(Aim of the task):
Reproduce everything in the CPR text from "If the CPR mode" down to "can be swapped.", switching each "iMV flag" to "integer MV flag".

(Text shown):
CPR with Adaptive Motion Vector Resolution

If the CPR mode is used for coding a current PU and the assumption of adaptive MV resolution (integer MV resolution) in the CPR mode is true, there is no need for signalling the integer MV syntax for a CPR coded PU. The reference picture index in List 0 (or List 1) is decoded in the decoding order. If the reference picture is the current picture itself, it is allowed that the decoded MVD has a non-zero value. In this case, there is no need to signal the integer MV syntax (e.g. iMV flag). Only when there is a non-zero MVD value for a reference picture other than the current picture itself, the integer MV syntax needs to be signalled. Some of the examples for whether to signal the iMV flag are shown in Table 2, where exemplary combinations of reference picture selection and MVD value for iMV flag signalling decision are shown. List 0 and List 1 in Table 2 can be swapped.

(Records supplied):
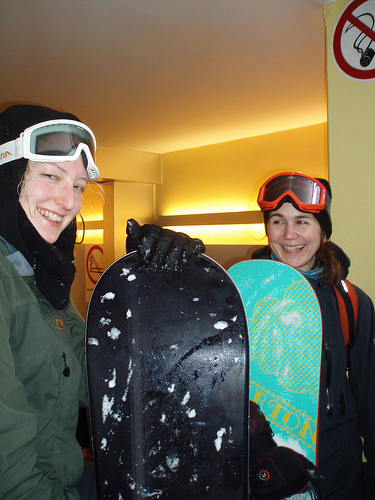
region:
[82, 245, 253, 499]
black snow board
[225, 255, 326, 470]
green and yellow snowboard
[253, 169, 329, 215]
orange snow goggles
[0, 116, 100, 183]
white snow goggles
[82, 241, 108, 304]
red and white no smoking sign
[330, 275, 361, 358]
red and black backpack shoulder strap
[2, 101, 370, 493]
two women standing together with two snowboards between them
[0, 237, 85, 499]
green jacket with black zipper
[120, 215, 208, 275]
black snow gloves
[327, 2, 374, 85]
red and white no smoking sign on wall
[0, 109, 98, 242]
a woman smiling at the camera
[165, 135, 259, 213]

(Solution to the exercise):
If the CPR mode is used for coding a current PU and the assumption of adaptive MV resolution (integer MV resolution) in the CPR mode is true, there is no need for signalling the integer MV syntax for a CPR coded PU. The reference picture index in List 0 (or List 1) is decoded in the decoding order. If the reference picture is the current picture itself, it is allowed that the decoded MVD has a non-zero value. In this case, there is no need to signal the integer MV syntax (e.g. integer MV flag). Only when there is a non-zero MVD value for a reference picture other than the current picture itself, the integer MV syntax needs to be signalled. Some of the examples for whether to signal the integer MV flag are shown in Table 2, where exemplary combinations of reference picture selection and MVD value for integer MV flag signalling decision are shown. List 0 and List 1 in Table 2 can be swapped.